Warm-up (No Measure)

**1. Movement Prep/Activation and Increasing Heart Rate**

5 rounds

Rowling

(5 max burpee penalty)

– into –

3 Sets

5 Slow and Controlled Banded Back Squats (empty bar/ add weight)

10 Dead Bugs

**2. Strength Prep**

10:00-15:00

Once you finish the warm, you should be able to progress right into strength. Like the 10 rep last week, working up to an 8 rep max is no easy task and can fluctuate depending on the day. You should only need 4-5 sets to establish a 8 rep, and during those building sets, we should only hit 3-5 reps (tops), so we don’t burn out. This is a huge mental test and should not be rushed!
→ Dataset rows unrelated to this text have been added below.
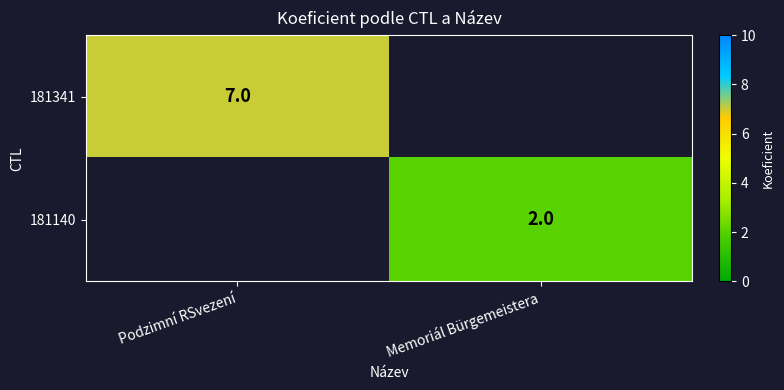

The value of 181341 at Podzimní RSvezení is 4. True or false?

False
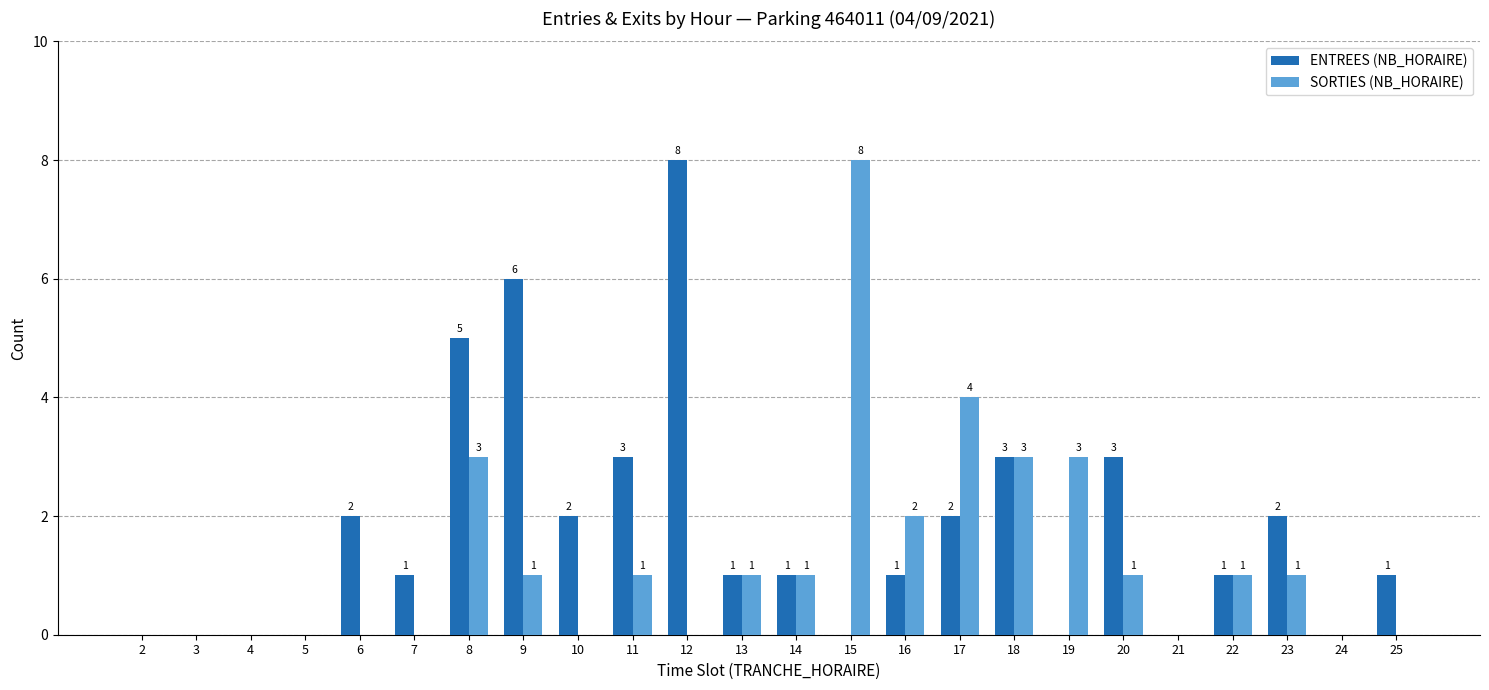

What is the sum of all ENTREES (NB_HORAIRE) values?

42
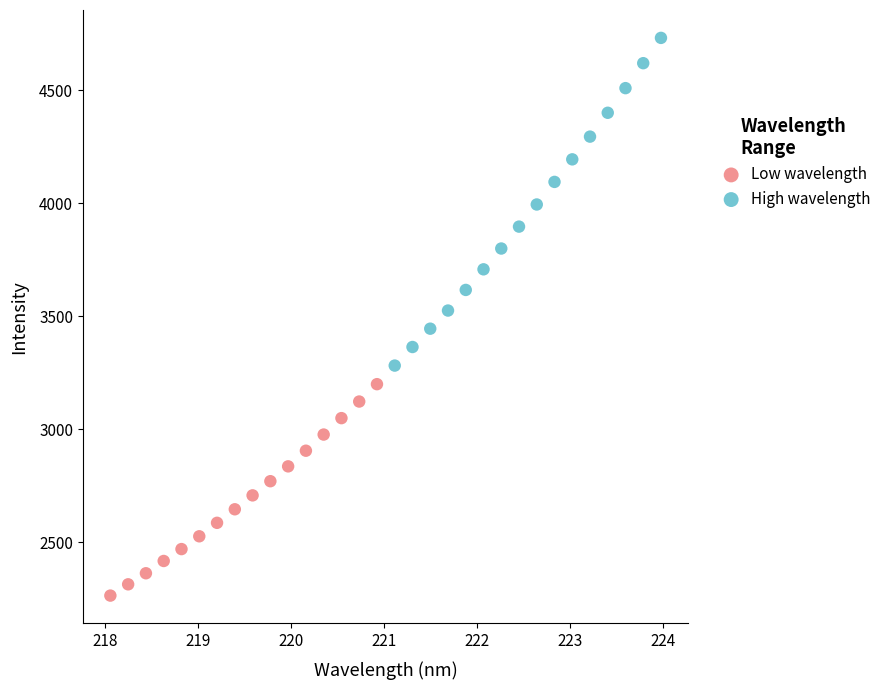

Which series reaches the maximum Y coordinate?

High wavelength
Try and finish the 8 rep inside the 10-minute mark and use 5 minutes to complete the 2 drop sets.

*3. Workout Prep**

1 set

5 Calorie Row (workout pace)

100m Run (workout Pace)

5 Calorie Row

Weightlifting

Back Squat

– Establish an 8 RM for the day. Then, perform a drop set of 8-10 reps at 90% and 8-10 reps 80% of the original 8RM.

Example Sets

Set 1:

5 Back Squat @225#

-rest 60-90 seconds –

Set 2:

5 Back Squat @255#

-rest 60-90 seconds –

Set 3:

3 Back Squat @275#

-rest 60-90 seconds –

Set 4:

3 Back Squat @310#

-rest 60-90 seconds –

Set 5:

8 Back Squat @325#

-rest 2 minutes –

Set 6: (Drop Set)

8-10 Reps @275#

-rest 2 minutes –

Set 7: (Drop Set)

8-10 Reps @260#

Metcon

COMP: Metcon (3 Rounds for time)

3 Sets (1 Set every 6 Minutes)

25/20 Calorie Row

300m Run

25/20 Calorie Row
Target time each set: 4-5 minutes

Time cap: 5:30 minutes

3 scores….your time from each round

Stimulus for workout is moderate to moderate/high intensity. Athletes should be keeping effort at a level that is maintainable and repeatable across all three rounds.

First round is a tester and the next two is all about holding on.

FIT: Metcon (3 Rounds for time)

3 Sets (1 Set every 6 Minutes)

20/16 Calorie Row

200m Run

20/16 Calorie Row
Target time each set: 4-5 minutes

Time cap: 5:30 minutes

3 scores….your time from each round

Stimulus for workout is moderate to moderate/high intensity. Athletes should be keeping effort at a level that is maintainable and repeatable across all three rounds.

First round is a tester and the next two is all about holding on.